[DATA Boundary: Start]
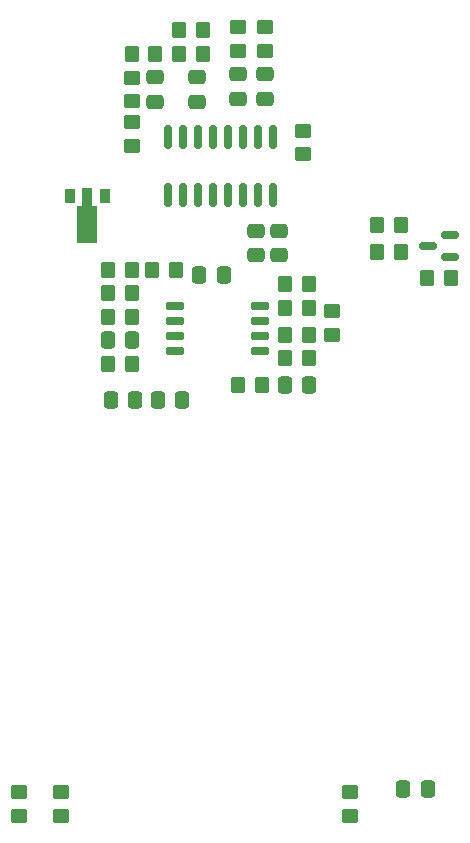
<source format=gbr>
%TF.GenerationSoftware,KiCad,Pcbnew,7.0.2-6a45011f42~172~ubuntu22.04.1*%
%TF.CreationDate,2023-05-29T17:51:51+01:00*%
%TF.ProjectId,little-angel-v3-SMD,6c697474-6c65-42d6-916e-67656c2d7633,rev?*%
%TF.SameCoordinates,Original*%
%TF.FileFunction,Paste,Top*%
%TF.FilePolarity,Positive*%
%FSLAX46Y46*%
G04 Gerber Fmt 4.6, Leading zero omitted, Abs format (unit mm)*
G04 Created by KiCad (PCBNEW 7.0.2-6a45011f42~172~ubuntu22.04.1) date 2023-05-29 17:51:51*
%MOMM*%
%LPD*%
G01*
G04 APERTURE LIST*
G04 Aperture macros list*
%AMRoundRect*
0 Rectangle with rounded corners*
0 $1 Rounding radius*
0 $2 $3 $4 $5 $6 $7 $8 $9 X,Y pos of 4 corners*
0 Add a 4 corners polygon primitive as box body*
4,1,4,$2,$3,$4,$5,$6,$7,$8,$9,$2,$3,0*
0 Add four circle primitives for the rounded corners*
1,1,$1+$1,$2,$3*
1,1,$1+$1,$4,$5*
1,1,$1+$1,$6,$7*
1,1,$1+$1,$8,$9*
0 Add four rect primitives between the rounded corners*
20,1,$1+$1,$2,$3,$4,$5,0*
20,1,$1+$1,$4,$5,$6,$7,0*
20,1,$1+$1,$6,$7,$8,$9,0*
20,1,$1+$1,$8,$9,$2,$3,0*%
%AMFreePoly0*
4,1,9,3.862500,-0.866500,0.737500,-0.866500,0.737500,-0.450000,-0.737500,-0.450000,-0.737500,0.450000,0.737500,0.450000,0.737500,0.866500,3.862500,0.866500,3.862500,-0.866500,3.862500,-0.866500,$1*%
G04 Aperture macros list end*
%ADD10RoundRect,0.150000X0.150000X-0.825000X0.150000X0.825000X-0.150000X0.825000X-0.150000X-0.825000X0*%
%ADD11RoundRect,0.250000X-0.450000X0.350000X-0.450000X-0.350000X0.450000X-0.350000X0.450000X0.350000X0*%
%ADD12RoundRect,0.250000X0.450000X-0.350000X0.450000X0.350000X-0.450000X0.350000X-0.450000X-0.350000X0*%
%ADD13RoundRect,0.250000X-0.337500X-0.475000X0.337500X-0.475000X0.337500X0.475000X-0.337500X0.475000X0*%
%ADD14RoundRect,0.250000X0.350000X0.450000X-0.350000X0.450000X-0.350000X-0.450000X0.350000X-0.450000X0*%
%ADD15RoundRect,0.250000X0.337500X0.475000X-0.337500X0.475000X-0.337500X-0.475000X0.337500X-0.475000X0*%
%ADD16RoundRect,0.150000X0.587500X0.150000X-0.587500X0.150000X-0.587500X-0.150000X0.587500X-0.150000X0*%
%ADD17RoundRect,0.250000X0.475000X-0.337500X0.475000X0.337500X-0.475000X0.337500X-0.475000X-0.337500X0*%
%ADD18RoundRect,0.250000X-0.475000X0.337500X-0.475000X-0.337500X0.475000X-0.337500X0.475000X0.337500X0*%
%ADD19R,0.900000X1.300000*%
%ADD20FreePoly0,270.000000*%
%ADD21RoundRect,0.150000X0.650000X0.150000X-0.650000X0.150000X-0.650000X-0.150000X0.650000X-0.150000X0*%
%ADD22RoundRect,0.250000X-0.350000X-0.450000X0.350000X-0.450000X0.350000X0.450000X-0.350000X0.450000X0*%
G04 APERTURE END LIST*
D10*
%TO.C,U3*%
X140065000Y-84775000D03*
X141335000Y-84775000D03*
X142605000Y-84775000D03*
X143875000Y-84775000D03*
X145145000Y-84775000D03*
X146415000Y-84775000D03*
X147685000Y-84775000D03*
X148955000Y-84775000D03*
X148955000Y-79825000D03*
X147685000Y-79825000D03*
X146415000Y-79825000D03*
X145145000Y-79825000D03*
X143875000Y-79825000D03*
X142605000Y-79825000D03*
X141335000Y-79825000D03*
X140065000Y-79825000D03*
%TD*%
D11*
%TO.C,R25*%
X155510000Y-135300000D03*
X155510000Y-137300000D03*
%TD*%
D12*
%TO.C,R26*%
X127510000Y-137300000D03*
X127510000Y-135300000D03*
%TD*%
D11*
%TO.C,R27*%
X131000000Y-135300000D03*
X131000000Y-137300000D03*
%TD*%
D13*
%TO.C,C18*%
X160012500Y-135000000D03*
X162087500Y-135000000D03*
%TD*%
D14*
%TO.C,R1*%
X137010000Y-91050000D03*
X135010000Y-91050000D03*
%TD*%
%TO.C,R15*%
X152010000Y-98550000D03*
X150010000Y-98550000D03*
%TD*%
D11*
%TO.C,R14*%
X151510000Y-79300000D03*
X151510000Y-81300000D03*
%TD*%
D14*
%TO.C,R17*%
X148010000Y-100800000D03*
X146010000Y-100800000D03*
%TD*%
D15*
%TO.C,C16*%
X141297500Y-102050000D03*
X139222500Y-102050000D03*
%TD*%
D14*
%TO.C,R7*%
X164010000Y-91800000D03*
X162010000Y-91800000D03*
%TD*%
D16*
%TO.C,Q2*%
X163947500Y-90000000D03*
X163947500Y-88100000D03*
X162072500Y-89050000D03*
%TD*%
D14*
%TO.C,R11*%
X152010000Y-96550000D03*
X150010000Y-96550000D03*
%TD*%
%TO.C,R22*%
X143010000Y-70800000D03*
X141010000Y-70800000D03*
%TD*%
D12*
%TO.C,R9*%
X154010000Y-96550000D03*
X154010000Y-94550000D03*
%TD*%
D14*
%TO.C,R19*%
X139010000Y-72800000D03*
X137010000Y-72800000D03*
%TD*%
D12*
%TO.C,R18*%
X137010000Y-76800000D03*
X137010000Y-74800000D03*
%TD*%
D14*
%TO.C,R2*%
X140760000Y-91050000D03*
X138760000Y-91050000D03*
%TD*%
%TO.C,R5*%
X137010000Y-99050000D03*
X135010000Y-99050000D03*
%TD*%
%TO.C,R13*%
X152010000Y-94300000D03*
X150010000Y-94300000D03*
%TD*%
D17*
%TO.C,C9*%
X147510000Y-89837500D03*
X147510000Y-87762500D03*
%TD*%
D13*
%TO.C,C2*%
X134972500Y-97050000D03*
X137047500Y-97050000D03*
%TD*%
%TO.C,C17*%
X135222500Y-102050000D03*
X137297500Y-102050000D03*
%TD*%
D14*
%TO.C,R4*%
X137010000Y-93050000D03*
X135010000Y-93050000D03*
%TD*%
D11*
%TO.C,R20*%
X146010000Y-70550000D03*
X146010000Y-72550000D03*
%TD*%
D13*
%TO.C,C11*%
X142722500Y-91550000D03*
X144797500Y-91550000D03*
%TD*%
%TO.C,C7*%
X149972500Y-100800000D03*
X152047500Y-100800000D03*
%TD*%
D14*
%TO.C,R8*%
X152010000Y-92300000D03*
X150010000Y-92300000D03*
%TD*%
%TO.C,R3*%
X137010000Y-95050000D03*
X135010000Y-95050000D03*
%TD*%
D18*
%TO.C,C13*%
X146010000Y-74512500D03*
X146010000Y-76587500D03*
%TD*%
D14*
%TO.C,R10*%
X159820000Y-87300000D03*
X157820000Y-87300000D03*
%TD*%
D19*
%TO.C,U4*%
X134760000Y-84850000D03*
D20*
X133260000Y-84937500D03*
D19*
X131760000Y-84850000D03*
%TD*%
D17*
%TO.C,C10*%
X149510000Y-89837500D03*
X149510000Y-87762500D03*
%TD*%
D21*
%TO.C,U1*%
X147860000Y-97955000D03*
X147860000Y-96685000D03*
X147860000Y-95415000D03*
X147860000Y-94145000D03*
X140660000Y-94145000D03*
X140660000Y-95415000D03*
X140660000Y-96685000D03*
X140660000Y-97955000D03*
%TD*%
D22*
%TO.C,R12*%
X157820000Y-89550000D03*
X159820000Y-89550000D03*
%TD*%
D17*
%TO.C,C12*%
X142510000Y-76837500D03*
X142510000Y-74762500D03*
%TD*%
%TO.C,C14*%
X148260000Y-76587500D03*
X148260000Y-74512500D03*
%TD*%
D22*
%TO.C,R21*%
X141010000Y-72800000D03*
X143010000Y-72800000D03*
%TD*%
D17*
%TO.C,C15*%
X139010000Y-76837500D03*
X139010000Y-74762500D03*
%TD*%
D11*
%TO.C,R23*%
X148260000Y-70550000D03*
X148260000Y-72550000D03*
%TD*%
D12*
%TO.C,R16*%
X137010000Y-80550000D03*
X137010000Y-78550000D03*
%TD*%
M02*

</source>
[DATA Boundary: End]
[DATA Boundary: Start]
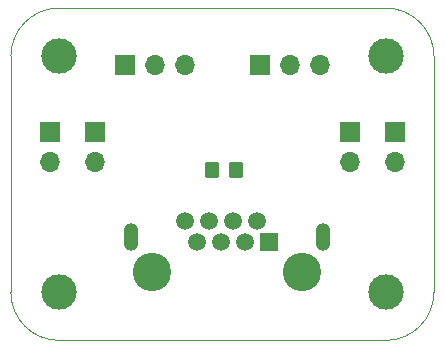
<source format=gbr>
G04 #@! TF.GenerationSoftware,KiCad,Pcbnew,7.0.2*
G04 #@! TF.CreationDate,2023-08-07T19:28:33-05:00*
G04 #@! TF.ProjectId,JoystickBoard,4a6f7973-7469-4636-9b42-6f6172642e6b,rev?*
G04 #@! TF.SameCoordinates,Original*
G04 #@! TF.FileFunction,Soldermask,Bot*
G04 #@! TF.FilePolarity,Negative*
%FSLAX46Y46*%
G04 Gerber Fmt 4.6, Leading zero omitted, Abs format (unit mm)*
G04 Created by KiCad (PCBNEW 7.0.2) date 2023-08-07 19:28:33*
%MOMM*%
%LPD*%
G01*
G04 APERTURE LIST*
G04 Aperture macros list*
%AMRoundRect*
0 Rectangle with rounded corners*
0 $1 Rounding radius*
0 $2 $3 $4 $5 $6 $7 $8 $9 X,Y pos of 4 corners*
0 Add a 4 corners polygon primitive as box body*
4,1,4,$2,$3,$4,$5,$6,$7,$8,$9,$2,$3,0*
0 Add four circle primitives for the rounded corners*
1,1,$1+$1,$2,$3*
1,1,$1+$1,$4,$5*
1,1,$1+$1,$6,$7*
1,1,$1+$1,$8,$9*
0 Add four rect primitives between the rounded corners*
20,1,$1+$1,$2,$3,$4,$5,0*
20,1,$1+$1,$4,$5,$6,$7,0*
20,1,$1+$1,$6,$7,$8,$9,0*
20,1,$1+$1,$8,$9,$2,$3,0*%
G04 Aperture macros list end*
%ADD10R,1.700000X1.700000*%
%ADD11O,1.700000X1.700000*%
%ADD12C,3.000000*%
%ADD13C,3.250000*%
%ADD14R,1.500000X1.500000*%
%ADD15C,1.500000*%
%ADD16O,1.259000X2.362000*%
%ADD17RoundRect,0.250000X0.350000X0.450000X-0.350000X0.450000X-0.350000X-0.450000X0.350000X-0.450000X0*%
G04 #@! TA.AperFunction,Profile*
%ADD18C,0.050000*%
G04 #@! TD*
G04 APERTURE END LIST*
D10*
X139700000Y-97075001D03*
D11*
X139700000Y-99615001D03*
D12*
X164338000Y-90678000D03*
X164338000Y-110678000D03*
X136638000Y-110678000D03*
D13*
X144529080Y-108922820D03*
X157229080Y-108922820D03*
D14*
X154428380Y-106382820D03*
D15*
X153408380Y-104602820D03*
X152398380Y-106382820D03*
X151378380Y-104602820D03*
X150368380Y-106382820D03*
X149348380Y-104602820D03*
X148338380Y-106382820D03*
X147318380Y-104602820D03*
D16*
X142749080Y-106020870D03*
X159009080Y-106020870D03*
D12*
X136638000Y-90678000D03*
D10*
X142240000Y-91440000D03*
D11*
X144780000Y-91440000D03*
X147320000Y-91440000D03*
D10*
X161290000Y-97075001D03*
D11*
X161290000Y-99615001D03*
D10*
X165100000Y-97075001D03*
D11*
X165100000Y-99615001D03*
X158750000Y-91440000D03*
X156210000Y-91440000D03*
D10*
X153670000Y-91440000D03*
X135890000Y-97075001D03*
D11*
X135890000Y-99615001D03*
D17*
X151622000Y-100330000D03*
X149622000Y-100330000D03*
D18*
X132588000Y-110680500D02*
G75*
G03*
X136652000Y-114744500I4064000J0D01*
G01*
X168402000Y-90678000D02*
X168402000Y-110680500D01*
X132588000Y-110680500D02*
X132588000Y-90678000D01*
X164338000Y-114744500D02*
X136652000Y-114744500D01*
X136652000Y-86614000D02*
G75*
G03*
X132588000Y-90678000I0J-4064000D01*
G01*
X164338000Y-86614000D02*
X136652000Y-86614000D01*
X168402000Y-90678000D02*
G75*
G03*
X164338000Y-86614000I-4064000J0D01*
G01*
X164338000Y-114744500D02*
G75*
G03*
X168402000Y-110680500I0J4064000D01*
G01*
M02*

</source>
[DATA Boundary: End]
Find the line with "X147318380Y-104602820D03*" in the material above. Reproduce it and each line after it up to and including the line with "X136652000Y-86614000D01*".

X147318380Y-104602820D03*
D16*
X142749080Y-106020870D03*
X159009080Y-106020870D03*
D12*
X136638000Y-90678000D03*
D10*
X142240000Y-91440000D03*
D11*
X144780000Y-91440000D03*
X147320000Y-91440000D03*
D10*
X161290000Y-97075001D03*
D11*
X161290000Y-99615001D03*
D10*
X165100000Y-97075001D03*
D11*
X165100000Y-99615001D03*
X158750000Y-91440000D03*
X156210000Y-91440000D03*
D10*
X153670000Y-91440000D03*
X135890000Y-97075001D03*
D11*
X135890000Y-99615001D03*
D17*
X151622000Y-100330000D03*
X149622000Y-100330000D03*
D18*
X132588000Y-110680500D02*
G75*
G03*
X136652000Y-114744500I4064000J0D01*
G01*
X168402000Y-90678000D02*
X168402000Y-110680500D01*
X132588000Y-110680500D02*
X132588000Y-90678000D01*
X164338000Y-114744500D02*
X136652000Y-114744500D01*
X136652000Y-86614000D02*
G75*
G03*
X132588000Y-90678000I0J-4064000D01*
G01*
X164338000Y-86614000D02*
X136652000Y-86614000D01*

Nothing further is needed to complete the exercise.